The new patio is bordered with old bricks from the original patio.

“I don’t believe in taking away the house’s energy,” Woodward says. “I want to keep it going.”

Public Paths

Tour goers can stretch their legs in the gardens of St. John’s College, where the tiny, hidden nooks of private gardens give way to the sprawling 28-acre campus.

The college’s master landscape plan was drawn up in the early 1900s by landscape architect John Gutting. His innovative design rimmed the campus with a series of naturalized areas abundant with native plants. At the time, the free-flowing natural design with its native fauna was considered cutting edge. The center of campus features a traditional garden with formal arrangements of shrubs, lawn, paths and terraces.

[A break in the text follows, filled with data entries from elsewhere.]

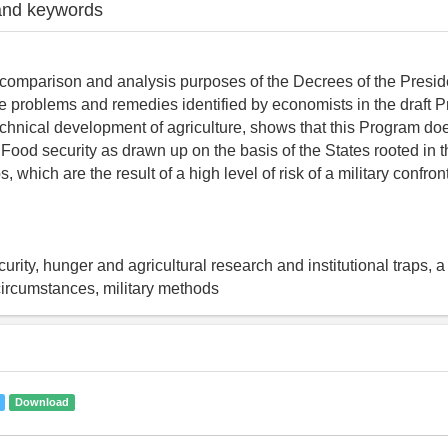
and keywords
 comparison and analysis purposes of the Decrees of the Preside
re problems and remedies identified by economists in the draft
technical development of agriculture, shows that this Program do
Food security as drawn up on the basis of the States rooted in th
aps, which are the result of a high level of risk of a military confr
urity, hunger and agricultural research and institutional traps, a 
circumstances, military methods
Download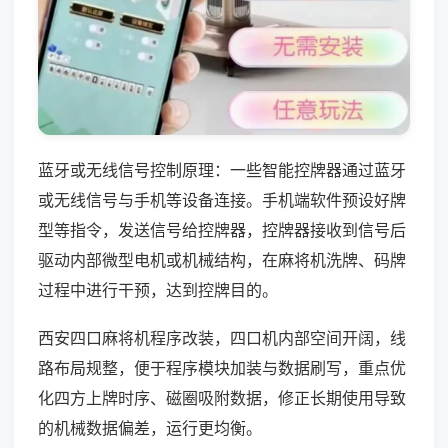
蓝牙或无线信号控制原理：一些智能控牌器通过蓝牙
或无线信号与手机等设备连接。手机端软件预设好牌
型等指令，发送信号给控牌器，控牌器接收到信号后
驱动内部微型电机或机械结构，在麻将机洗牌、码牌
过程中进行干预，达到控牌目的。
西安四口麻将机程序改装，四口机内部空间开阔，线
路布局规整，便于程序模块加装与数据刷写，重点优
化四方上牌时序、磁圈吸附数据，修正长期使用导致
的机械数据偏差，运行更均衡。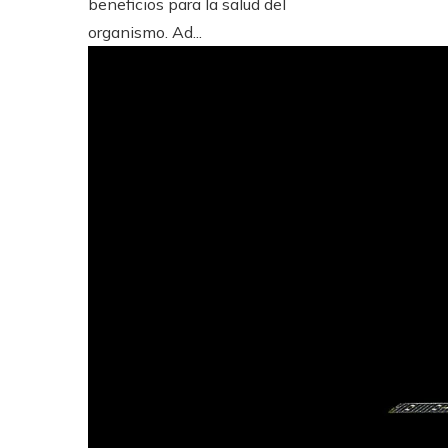
beneficios para la salud del
organismo. Ad...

The naturalistic approach was used again in the plantings surrounding the Carroll House. Originally located on Main Street, the house was moved to the college in 1955, saving it from demolition.

More natural landscaping with native plants surrounds Greenfield Library.

But it’s back to the traditional in the landscaping surrounding McDowell Hall, originally built as the governor’s house for the Maryland colony. When it proved too expensive for the young government, it sat vacant and unfinished until 1784, when it was given to St. John’s College. Today it is the main classroom building, complete with the view of College Creek. The landscaping is formal, containing boxwoods, azaleas, small trees and perennials.

Away from the college but still awash in stately gardens is Government House. Although tour goers cannot enter the grounds — this is one gate that will remain closed — the garden is designed to be enjoyed from the outside of the fence, too. You don’t have to strain to peek through the iron fence. Shrubs are trimmed to open up the view of the garden from the street, including the governor and Mrs. O’Malley’s vegetable garden. But alas, no picking allowed.

Cultivating History

It all comes back to the Historic Hammond Harwood House and gardens, the Maryland treasure that survives, in part, on the money raised by garden tour ticket sales.

The 1774 colonial residence is considered one of the most important properties in Maryland. After the death of the last private owner, Miss Hester Ann Harwood, in 1924, the house was eventually stabilized and restored, operating today as a historic house museum.

And, of course, a garden.

Not nearly as old as the house, the garden took root in the 1940s, when the trustees of the historic property requested a garden be designed to create a quiet, green and serene spot amidst the hustle and bustle of downtown Annapolis. Landscape architect Alden Hopkins worked on the garden in the late 1940s to the mid-1950s. The original plans and drawings for the gates, benches and walls are archived as part of the historic home’s museum collection.

Today, nearly three centuries after the house was built, gentlemen and women still stroll along boxwood-lined walks, taking respite from the city’s clatter, so close yet so far away.


Hammond-Harwood House Secret Garden Tour: 1pm-5pm June 5 and 6. $25 in advance, $30 at door; tickets good for both days: 410-263-4683; www.hammondharwoodhouse.org.

Guest lectures: Noon-1pm at St. John’s Mellon Hall; free. June 5: Eric D. Groft on The New American Garden. June 6: Kevin Campion on Conservation in the Garden.